La violencia obstétrica fue descrita por el experto en salud pública Javier Morales como aquella que ejerce el personal de salud sobre el cuerpo y los procesos reproductivos de las mujeres, a través de un trato deshumanizado o una medicalización excesiva de los procesos naturales. Además, puede resultar en heridas físicas y traumas emocionales permanentes. Las cesáreas y atención innecesaria también pueden ser un acto violento. 

(…)

Los próximos tres días fueron tortuosos. Tuvimos que pernoctar en el hospital los tres en un cuarto compartido con otra madre recién parida y su madre. Pero lo peor no era eso sino el protocolo del hospital que permitía y fomentaba un ambiente de cero consideración, empatía y profesionalismo. Cada enfermera se tomaba la libertad de halar la cortina de nuestra habitación para entrar y tomar vitales varias veces cada hora, hacerle mil y una pruebas al niño, sacarme sangre y agujerearme más las venas a mí y hacer mil preguntas cada una más tonta e inoportuna que la última. Con cada cambio de turno, llegaban manadas de enfermeras a preguntar el número de pulsera mía y del niño, en qué mano tenía el suero, mi nombre completo, fecha de nacimiento, etc. etc. En otras ocasiones entraban doctores con cuatro o cinco estudiantes practicantes al cuarto a usarnos de ejemplo para sus clases.

### Preguntas de estudio
A: Según el texto sobre violencia obstétrica, ¿por qué lo peor de los tres días en el hospital no era compartir el cuarto, sino el protocolo del hospital? Explícalo en una a tres oraciones.
B: Resume en dos oraciones el texto sobre violencia obstétrica.
C: Continúa el relato sobre violencia obstétrica a partir de la última oración del texto.
Para este ejercicio no hace falta consultar los registros.

### Datos del ejercicio
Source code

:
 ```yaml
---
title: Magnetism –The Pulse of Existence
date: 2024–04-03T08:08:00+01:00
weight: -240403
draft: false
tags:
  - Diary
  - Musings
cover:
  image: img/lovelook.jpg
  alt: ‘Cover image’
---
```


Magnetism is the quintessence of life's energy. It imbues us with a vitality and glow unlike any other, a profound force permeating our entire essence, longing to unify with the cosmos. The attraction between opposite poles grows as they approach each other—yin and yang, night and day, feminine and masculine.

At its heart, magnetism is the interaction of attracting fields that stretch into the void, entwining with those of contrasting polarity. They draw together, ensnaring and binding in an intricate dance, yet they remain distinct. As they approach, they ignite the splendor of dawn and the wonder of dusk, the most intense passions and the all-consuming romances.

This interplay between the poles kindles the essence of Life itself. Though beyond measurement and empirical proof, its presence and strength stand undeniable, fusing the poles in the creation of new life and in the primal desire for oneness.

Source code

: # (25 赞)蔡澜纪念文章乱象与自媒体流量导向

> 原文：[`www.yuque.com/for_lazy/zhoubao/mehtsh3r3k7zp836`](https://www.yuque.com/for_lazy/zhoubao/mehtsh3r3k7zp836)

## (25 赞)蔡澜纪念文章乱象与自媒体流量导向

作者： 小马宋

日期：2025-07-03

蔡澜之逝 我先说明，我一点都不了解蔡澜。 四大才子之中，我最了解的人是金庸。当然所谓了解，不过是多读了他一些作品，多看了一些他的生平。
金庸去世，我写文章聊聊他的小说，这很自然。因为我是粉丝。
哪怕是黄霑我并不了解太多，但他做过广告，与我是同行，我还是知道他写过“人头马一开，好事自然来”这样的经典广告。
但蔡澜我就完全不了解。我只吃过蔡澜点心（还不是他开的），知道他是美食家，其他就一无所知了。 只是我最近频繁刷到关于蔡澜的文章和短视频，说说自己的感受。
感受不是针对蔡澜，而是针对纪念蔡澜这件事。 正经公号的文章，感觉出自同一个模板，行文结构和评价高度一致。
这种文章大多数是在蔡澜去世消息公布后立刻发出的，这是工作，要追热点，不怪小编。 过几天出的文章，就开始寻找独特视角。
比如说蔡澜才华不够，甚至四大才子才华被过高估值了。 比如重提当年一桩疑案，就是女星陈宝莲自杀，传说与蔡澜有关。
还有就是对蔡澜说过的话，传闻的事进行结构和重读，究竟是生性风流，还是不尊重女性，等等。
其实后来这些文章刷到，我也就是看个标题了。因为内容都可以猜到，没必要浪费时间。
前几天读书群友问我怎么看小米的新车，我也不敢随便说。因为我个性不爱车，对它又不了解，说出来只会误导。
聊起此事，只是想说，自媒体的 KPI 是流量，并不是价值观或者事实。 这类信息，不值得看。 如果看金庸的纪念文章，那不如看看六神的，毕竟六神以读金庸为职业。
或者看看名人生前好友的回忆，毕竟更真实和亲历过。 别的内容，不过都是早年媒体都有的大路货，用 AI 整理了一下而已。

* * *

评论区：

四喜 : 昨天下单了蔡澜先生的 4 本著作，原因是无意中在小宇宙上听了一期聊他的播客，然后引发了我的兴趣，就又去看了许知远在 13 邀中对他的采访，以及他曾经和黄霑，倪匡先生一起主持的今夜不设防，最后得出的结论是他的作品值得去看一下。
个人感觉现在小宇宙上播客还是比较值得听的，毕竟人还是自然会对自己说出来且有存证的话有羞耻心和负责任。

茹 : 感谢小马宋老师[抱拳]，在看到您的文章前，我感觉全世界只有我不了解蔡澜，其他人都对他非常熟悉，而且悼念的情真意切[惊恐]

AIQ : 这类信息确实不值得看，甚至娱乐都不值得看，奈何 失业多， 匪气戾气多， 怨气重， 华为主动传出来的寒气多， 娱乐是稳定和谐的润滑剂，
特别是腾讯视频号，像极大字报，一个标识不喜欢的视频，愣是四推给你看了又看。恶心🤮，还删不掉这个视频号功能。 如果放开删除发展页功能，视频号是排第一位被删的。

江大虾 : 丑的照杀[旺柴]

### Respuestas esperadas
A: Porque el protocolo permitía y fomentaba un ambiente de cero consideración, empatía y profesionalismo. Eso se veía en las enfermeras que entraban varias veces cada hora a tomar vitales, hacer pruebas, sacar sangre y hacer preguntas en cada cambio de turno. También se veía en los doctores que llegaban con estudiantes practicantes para usarlos de ejemplo en sus clases.

B: Javier Morales describe la violencia obstétrica como la que ejerce el personal de salud sobre el cuerpo y los procesos reproductivos de las mujeres mediante un trato deshumanizado o una medicalización excesiva, que puede dejar heridas físicas y traumas emocionales permanentes y que incluye cesáreas y atención innecesarias. El relato cuenta tres días tortuosos en un cuarto de hospital compartido, donde el protocolo permitía que enfermeras entraran constantemente a tomar vitales, hacer pruebas, sacar sangre y repetir preguntas, y que doctores llegaran con estudiantes para usar a la familia de ejemplo.

C:
El suero que me pusieron estaba conectado a una máquina con mil y un cables y pitaba descontroladamente por cualquier razón. Bip bip bip bip. Cada tres horas pitaba más si no estaba enchufado a la pared porque se quedaba sin carga. Había que llamar al botón para que llegase una enfermera a apagarlo. Para ir al baño era una misión no enredarse con los cables u ocasionar un accidente. La herida de la cesárea no me permitía apenas moverme. Tenía todo el cuerpo demacrado por mis dos partos: el que tenía que ser y el que me obligaron a tener. Tensión, agobio, agotamiento y dolor me inundaban la piel y la mente. No se podía conciliar el sueño, la tranquilidad, respirar en paz. La tortura china era un nene de teta al lado de eso. Y todo se justificaba con las palabras: es protocolo del hospital.

Le tengo más miedo al protocolo que al Covid, dijo mi amor ya harto de la situación a la que nos tenían sometidos. Hacías preguntas a las enfermas y obtenías pocas – si alguna- respuesta. El ginecólogo solo vino a visitar dos veces por un máximo de 5 minutos en total. No había a quién reclamar, con quién dialogar, en quién confiar.

Al segundo día llegaron con los resultados de un CBC que indicaba que tenía los niveles de hemoglobina en 6 (el índice más bajo es de 11). Tenían que hacerme una transfusión de sangre porque había perdido demasiada durante la cirugía y el casi-casi parto natural. El escenario no parecía que podía tornarse más tétrico, pero así fue. A las cuatro horas trajeron la primera pinta, luego la segunda. Más pinchazos. Bip bip bip bip. Más dolor. Otra noche sin sueño.

(…)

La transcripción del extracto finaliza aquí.